Acting Prime Minister Michael McCormack said students should be in school.
"These sorts of rallies should be held on a weekend where it doesn't actually disrupt business, it doesn't disrupt schools, it doesn't disrupt universities," McCormack told reporters in Melbourne.
"I think it is just a disruption," he added.
School Strike 4 Climate said 265,000 protesters turned out at demonstrations in seven Australian cities alone. The largest crowd was an estimated 100,000 in Melbourne, followed by 80,000 in Sydney.
Most police services declined to release their own crowd estimates. Organizers put the crowd in Brisbane at 30,000, while police estimated 12,000. Organizers said 15,000 rallied in Canberra, but police said 7,000.
Australian police have a reputation for underestimating by half crowd numbers at protests.

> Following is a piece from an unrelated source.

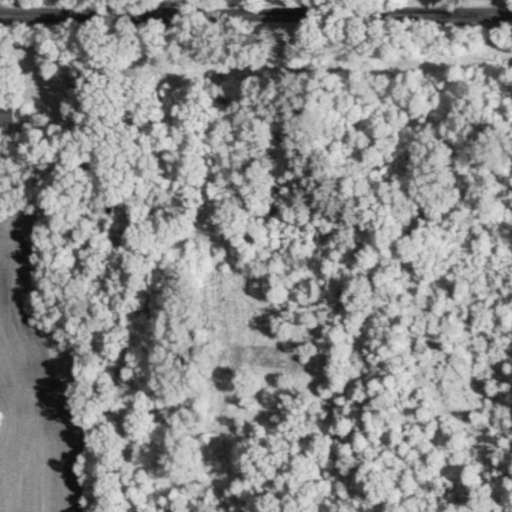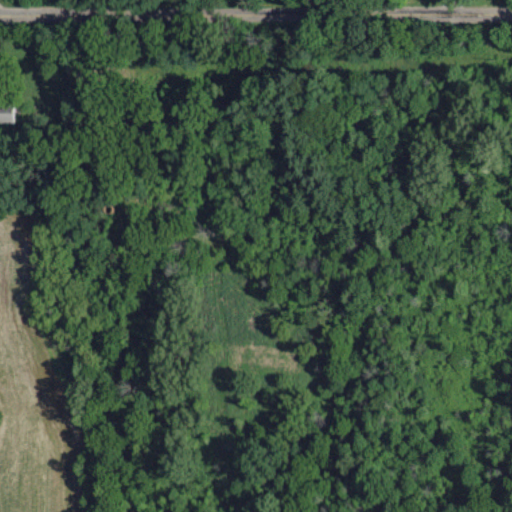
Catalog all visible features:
road: (450, 6)
road: (256, 14)
building: (7, 111)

The demonstrations come as Australia's center-left opposition mulls abandoning its policy, rejected at May elections, of reducing Australia's greenhouse gas emissions by 45% below 2005 levels by 2030. Prime Minister Scott Morrison's conservative coalition won a surprise third term with a commitment to reduce emissions by a more modest 26 per cent to 28 per cent in the same time frame.
Morrison is in the US for a state dinner with President Donald Trump on Friday and has been criticized for failing to include in his New York itinerary the UN climate summit on Monday, when
leaders will present their long-term plans for curbing greenhouse gas emissions.
Some companies are encouraging their employees to join the climate strike. Australian Council of Trade Unions, which represents labor unions, said it supported employees taking time off work to protest.
The council said in a statement that it "must take a stand for our future when our government will not." The demonstrations in 2003 that protested Australia sending combat troops to the US-led invasion of Iraq were the largest since the Vietnam War.